Öğrenme eksikliklerine sosyal jet lag’ın yanı sıra, obezite, aşırı alkol ve tütün kullanımı sebep olarak gösterildi.
Northeastern Illinois Üniversitesi’nde Biyoloji Bölümü’nde Yard. Doç. ve çalışmanın ortak yazarı olan Aaron Schirmer, çalışmanın olumlu bir sonucunu şöyle dile getirdi: “Araştırmamız, öğrencilerin ders olmayan günlere benzer diğer günleri kapsayacak şekilde bir ders programı yapılması durumunda, akademik başarıya ulaşma olasılıklarının daha yüksek olduğunu gösteriyor.”

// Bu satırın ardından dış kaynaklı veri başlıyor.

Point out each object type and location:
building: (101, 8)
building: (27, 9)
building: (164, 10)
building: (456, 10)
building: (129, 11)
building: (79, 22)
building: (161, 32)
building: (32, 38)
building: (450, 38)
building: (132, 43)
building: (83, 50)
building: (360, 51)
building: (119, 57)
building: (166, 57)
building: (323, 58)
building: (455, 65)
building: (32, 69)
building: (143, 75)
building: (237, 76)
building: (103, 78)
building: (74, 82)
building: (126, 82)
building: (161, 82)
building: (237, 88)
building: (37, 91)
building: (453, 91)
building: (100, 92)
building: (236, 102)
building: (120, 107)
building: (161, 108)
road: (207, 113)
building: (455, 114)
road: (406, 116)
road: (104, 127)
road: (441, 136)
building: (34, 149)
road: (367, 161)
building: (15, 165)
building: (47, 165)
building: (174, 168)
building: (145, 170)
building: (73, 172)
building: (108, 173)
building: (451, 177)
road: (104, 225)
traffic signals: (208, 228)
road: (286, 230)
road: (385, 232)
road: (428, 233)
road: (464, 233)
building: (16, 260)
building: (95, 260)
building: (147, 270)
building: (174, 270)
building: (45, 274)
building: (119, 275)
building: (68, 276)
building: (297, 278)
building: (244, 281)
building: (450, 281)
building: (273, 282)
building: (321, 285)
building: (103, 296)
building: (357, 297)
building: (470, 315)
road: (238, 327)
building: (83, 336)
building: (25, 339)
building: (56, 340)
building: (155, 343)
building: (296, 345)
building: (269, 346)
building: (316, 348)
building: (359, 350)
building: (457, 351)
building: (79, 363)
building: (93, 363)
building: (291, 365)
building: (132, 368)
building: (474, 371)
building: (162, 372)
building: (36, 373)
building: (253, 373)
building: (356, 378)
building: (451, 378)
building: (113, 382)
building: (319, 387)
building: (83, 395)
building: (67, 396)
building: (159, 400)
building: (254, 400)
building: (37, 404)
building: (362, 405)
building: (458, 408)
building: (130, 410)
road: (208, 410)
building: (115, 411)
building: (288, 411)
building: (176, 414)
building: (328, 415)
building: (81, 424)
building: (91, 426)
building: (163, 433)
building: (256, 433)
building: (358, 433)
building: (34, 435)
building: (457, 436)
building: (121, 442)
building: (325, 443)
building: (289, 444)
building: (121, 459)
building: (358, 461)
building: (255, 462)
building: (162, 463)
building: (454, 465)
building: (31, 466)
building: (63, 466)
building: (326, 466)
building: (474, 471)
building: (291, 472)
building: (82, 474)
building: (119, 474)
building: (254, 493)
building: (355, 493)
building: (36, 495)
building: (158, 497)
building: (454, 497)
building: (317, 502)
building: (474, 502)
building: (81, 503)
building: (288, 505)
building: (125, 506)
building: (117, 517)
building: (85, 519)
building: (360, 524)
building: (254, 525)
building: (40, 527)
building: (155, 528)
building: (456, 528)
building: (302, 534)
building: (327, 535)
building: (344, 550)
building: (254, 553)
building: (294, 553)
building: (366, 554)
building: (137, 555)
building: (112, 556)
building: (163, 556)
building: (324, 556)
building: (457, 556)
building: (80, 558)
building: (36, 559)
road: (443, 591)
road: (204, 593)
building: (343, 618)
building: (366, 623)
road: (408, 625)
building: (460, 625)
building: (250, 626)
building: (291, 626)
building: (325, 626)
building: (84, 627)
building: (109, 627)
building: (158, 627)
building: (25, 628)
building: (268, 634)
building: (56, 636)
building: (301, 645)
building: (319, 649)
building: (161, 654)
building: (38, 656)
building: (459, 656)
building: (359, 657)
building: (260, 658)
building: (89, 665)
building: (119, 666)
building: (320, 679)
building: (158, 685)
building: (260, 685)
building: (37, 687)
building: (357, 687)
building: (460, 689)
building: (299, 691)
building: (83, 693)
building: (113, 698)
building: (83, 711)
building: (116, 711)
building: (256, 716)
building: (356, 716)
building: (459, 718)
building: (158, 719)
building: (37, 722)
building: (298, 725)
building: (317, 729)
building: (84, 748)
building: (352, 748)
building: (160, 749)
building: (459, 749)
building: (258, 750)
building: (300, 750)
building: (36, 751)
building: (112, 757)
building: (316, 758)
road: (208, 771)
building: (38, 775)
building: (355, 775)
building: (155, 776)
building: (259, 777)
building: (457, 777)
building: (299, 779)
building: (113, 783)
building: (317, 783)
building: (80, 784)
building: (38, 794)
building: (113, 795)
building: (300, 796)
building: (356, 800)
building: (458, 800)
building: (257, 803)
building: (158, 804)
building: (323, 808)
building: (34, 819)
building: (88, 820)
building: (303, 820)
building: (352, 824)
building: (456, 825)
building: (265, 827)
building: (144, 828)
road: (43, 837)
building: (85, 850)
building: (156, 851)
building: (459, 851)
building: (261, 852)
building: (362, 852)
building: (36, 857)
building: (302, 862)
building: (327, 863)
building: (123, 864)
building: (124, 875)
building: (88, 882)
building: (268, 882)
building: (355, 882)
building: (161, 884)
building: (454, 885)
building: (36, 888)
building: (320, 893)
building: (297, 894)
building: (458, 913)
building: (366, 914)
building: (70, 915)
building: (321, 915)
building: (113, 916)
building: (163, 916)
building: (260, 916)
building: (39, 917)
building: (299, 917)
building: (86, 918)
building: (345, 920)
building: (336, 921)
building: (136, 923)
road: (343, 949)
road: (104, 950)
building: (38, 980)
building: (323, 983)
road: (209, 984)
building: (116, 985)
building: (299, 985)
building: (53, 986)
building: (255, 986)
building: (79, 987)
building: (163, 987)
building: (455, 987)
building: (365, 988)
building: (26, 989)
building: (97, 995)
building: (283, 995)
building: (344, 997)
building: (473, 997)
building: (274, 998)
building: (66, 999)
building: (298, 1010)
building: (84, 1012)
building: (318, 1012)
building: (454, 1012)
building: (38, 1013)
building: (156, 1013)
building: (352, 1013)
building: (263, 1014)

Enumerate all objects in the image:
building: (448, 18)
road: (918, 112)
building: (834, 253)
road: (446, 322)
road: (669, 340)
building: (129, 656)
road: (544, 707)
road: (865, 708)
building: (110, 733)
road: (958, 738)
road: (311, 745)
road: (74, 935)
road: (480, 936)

Tüm kategorilerdeki öğrenciler derslerden kaynaklı jet lag’dan son derece olumsuz etkilenirken, gececiler özellikle savunmasız oluyorlar. Birçok kişinin zaman yönünden jet-lag yaşadığı ve günün herhangi bir saatinde beklenen performansı gösteremediği görüldü. Ancak bu durum sadece derse geç kalmak kadar basit değil.
Biyolojik Saat ve Başarı Arasındaki Bağlantı
Smarr, “Gececiler daha geç uyanabildikleri için ve dersler de genellikle sabah erken saatte olduğu için, bu uyumsuzluk en çok gececileri vuruyor. Ama görüyoruz ki gündüzcüler ve sabahçılar da daha geç saatteki dersleri alıyorlar ve bu uyumsuzluk onları da kötü etkiliyor. Farklı insanlar biyolojik olarak farklı vücut saatlerine sahipler, bu yüzden eğitim için tek seferlik bir çözüm yok.” yorumunu yaptı.
Smarr ve Schirmer’ın , iki yıl boyunca kampüsün bağlantı sistemine girip çıkan 14.894 Northeastern Illinois Üniversitesi öğrencisinin çevrimiçi etkinliğini analiz ederek ve gerçek verileri kullanarak, dünyanın en büyük sosyal jet lag araştırmasını yürüttükleri düşünülüyor.
Gececileri gündüzcüler ve sabahçılardan ayırmak ve daha kesin bir uyanıklık profili elde etmek için, araştırmacılar öğrencilerin derslere katılmadıkları günlerdeki etkinlik düzeylerini izlediler.
Daha sonra, sabahçıların, gündüzcülerin ve gececilerin sınıflarını 2014’ten 2016’ya kadar dört yarı yıl boyunca nasıl planladıklarını incelediler ve yaklaşık yüzde 40’ının çoğunlukla ders zamanlarıyla uyumlu bir biyolojik saat yapısına sahip olduklarını tespit ettiler. Sonuç olarak, uyku zamanlarıyla uyumlu olarak ders planlaması yapılan öğrencilerin sınıfta daha iyi performans gösterdiğini ve daha yüksek not ortalamasına sahip olduklarını gördüler.
Bununla birlikte, öğrencilerin yüzde 50’si daha tam olarak uyanamadan derse giriyordu ve yüzde 10’luk bir kısmı da derslerinin başladığı zamana kadar ancak uyanabilmişti.
Yaş ve Cinsiyet Etkiliyor
Önceki çalışmalar, yaşlıların daha erken saatlerde aktif olma eğiliminde olduğunu, ergenlik çağındaki gençlerin ise daha geç uyanma döngüsüne geçtiklerini bulmuşlardır. Genel olarak, erkekler kadınlardan daha geç bu döngüye geçerler ve uyku ritimleri mevsimlere ve güneş ışığına göre değişir.
Öğrencilerin okulun sistemine giriş verilerine yansıyan bu kalıpları bulmak, araştırmacıları dijital kayıtların insanların davranışlarının altında yatan biyolojik düzenleri de yansıtabileceğini araştırmak için teşvik etti.
Smarr, söz konusu çalışma hakkında yaptığı yorumda, “Sonuçlar gösteriyor ki, öğrencilere daha erken yatmaları için nasihat vermek yerine, eğitimi bireyselleştirmeye çalışmalıyız. Bir öğrencinin günün en çok hangi saatinden faydalanacığını bilmek ve ders saatlerini öğrencilere göre bireysel şekilde yapılandırmak, öğrencilerin başarılarına ciddi derecede katkı sağlayacaktır” şeklinde bir ifade kullandı.